E a penúltima cena, essa sublime e comoventemente desossada antes de ir parar à fossa ou a um paradeiro de escassos. Quando vai ter com uma velhota que de certeza andou com o monstro ao colo, lhe terá dado leite e não se lembra de dele não se lembrar. Ele aterra ali naquele País tão bonito de humildade e não lhe pede um doce mas pede que o ajude a parar de correr. Arrepende-se possivelmente porque já sente a morte como antes nunca a tinha sentido e começa a desfiar passado, as coisas que eu fiz, ela amava-me, tive perto do topo e da fama, aquele rosto, etc, etc. E ela reaparece ou aparece daquela maneira como só ao cinema foi concedido, sempre coisa de aparições, coisa de varinha mágica e realidade escancarada e viril e perigosa, de inexplicável e de contracampo fulgurante, para abraços últimos, olhares últimos, beijos últimos. E faz-lhe saber mais do que amor, de admiração, trabalhaste mais do que todos…sempre nas coisas erradas. Que faz raccord inconcebível com algo que lhe infligiram lá para trás, aquilo de quem nasce hustler vai morrer hustler. Hustler que quer dizer mais do que o aparente. Monstro que se meteu com monstros de outra ordem se calhar eunucos. E não falo dos monstros da luta livre ou greco-romana que o iludiu mais uma vez ao negócio da sua vida. Ou todas as ordens cambiadas – pois há monstros maus, monstros bons, monstros generosos, monstros vingativos, eróticos, sublimes, feios, bonitos… E novamente o corrupio catatónico, a afogação, entropia. E todas as desconfianças, demências, acusações. Reverso do amor que jamais os cimos, os controladores dos fios e das agulhetas, lhe permitiram soltar sem a cópula que o corrompe.
 
O esgoto, o cigarro na vez das flores, o apagamento.
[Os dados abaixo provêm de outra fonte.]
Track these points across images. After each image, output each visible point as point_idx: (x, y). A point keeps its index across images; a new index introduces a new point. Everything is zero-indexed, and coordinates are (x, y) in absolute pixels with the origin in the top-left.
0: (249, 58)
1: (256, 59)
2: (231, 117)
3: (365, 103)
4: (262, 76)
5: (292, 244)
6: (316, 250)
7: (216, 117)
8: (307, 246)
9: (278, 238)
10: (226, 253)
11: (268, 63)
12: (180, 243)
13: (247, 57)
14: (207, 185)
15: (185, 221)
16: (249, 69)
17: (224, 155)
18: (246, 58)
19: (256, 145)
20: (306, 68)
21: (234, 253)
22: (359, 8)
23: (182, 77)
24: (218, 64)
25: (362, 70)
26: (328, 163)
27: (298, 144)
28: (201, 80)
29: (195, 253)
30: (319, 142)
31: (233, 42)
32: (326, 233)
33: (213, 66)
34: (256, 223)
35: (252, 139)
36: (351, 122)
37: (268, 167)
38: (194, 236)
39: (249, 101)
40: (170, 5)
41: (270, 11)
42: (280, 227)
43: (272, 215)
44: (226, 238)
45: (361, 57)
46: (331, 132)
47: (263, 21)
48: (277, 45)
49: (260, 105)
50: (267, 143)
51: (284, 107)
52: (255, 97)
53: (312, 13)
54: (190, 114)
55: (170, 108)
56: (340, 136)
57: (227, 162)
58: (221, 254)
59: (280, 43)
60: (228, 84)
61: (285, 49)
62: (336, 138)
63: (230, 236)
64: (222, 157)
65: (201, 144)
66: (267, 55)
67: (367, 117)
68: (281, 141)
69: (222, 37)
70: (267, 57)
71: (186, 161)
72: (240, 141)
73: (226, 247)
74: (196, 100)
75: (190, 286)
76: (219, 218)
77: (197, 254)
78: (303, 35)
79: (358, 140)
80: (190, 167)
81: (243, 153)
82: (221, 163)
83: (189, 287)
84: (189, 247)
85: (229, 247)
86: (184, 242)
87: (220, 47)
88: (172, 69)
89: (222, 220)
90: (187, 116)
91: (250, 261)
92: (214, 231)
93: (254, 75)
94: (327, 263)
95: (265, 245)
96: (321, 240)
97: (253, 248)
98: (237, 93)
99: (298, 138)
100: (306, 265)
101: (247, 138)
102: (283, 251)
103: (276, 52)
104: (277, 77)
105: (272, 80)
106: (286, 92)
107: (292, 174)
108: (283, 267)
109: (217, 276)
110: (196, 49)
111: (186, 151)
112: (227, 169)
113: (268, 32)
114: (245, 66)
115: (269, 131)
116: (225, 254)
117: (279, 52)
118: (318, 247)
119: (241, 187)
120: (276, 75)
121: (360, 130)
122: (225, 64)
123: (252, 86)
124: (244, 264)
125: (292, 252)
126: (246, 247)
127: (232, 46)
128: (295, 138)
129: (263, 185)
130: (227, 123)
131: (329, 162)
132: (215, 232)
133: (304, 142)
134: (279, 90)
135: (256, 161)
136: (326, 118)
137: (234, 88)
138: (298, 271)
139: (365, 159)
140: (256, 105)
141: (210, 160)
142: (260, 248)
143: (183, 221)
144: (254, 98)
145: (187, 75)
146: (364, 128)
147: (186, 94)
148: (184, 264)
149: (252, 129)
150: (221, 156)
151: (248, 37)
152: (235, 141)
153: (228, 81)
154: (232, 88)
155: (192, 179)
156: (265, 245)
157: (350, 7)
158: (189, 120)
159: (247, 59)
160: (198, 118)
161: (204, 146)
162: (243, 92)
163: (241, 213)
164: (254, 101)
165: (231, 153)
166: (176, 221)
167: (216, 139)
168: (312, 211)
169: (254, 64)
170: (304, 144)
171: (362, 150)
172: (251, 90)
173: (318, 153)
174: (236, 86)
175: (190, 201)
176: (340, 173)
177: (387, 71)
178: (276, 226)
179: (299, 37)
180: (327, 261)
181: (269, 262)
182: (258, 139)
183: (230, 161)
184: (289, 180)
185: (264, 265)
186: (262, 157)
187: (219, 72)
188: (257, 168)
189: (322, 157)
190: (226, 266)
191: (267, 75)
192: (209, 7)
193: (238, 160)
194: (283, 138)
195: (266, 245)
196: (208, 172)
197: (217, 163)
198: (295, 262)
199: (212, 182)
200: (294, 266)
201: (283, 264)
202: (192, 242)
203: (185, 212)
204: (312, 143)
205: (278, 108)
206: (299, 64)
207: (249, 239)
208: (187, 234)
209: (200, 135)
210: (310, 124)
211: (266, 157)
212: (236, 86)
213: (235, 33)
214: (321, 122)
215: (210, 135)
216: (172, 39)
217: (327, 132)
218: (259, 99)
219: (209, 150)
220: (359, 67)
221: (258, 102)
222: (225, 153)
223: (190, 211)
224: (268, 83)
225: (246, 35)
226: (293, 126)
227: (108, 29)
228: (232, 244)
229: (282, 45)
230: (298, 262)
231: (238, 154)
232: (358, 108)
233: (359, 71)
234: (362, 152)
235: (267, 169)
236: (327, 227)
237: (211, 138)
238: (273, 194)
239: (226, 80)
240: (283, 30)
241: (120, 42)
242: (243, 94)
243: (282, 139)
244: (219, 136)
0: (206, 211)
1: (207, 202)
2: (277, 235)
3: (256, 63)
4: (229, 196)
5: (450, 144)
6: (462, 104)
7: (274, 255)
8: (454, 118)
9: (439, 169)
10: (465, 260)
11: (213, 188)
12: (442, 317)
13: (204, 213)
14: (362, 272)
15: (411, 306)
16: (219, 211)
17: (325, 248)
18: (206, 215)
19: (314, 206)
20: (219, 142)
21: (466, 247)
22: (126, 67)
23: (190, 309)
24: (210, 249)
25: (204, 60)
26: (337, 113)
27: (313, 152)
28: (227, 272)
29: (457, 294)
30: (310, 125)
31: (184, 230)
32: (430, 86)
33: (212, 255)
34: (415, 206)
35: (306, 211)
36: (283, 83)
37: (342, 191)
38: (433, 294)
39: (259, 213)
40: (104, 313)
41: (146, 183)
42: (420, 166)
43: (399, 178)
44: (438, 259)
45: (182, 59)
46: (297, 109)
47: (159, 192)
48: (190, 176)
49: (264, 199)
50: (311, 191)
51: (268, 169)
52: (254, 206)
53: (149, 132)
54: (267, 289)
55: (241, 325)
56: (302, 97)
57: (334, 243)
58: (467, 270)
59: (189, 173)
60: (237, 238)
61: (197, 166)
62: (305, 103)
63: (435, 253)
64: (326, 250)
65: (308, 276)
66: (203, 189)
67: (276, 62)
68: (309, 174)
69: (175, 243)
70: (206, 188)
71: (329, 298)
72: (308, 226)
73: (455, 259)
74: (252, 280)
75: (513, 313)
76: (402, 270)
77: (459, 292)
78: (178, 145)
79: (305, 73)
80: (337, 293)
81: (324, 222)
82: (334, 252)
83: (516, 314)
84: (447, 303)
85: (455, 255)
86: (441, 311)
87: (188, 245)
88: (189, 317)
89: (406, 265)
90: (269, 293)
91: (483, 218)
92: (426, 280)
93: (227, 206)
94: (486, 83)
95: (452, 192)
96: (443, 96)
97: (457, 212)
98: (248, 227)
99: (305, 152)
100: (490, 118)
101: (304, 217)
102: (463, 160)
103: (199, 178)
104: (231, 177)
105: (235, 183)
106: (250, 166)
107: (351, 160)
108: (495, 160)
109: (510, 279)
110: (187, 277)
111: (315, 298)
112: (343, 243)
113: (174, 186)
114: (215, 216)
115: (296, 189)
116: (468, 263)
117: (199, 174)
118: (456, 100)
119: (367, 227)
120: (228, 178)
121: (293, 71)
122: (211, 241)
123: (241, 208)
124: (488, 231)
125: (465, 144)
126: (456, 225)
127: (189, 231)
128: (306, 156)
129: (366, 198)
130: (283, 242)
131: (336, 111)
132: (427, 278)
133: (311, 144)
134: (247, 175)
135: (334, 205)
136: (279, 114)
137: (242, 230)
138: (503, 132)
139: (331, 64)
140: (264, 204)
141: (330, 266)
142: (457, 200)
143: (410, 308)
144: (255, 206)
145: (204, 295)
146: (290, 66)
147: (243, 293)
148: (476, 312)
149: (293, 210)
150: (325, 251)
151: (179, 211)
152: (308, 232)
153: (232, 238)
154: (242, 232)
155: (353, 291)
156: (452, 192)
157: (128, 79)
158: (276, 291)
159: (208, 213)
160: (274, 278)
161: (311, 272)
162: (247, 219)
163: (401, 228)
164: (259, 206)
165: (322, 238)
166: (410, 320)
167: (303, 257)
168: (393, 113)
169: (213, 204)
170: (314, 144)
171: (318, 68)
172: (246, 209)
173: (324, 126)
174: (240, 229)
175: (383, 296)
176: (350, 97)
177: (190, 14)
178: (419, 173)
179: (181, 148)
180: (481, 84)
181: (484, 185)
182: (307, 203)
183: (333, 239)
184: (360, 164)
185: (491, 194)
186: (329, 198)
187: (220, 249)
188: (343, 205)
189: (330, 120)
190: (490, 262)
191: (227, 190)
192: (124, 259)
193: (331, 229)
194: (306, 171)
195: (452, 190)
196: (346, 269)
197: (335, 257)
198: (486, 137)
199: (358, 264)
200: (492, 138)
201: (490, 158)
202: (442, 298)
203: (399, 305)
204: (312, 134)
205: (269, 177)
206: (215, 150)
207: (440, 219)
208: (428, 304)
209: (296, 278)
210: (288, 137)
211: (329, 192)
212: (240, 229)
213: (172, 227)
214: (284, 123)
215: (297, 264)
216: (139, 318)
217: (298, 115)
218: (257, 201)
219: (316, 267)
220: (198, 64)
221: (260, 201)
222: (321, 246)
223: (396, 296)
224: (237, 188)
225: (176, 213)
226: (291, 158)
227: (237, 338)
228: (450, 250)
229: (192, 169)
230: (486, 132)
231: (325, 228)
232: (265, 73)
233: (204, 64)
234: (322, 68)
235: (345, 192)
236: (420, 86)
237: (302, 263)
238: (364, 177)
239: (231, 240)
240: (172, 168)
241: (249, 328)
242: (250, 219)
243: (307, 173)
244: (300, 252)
E a solidão vazia, o vazio da solidão. Certidão de óbito cancerosa. Era só um homem. A outra gaveta, a do género…Dassin e o contraluz, nevoeiros crepúsculos ou fumo de cigarro de vida e de morte, predestinação…Dassin agarrou em tudo para penetrar no mais fundo da ferida como no mais fundo do sexo se entra já arrasado de cuidados…e tudo se simplificou naquela verdade dolorosa em que se sabe tudo e já não sabemos mais nada. Só um homem.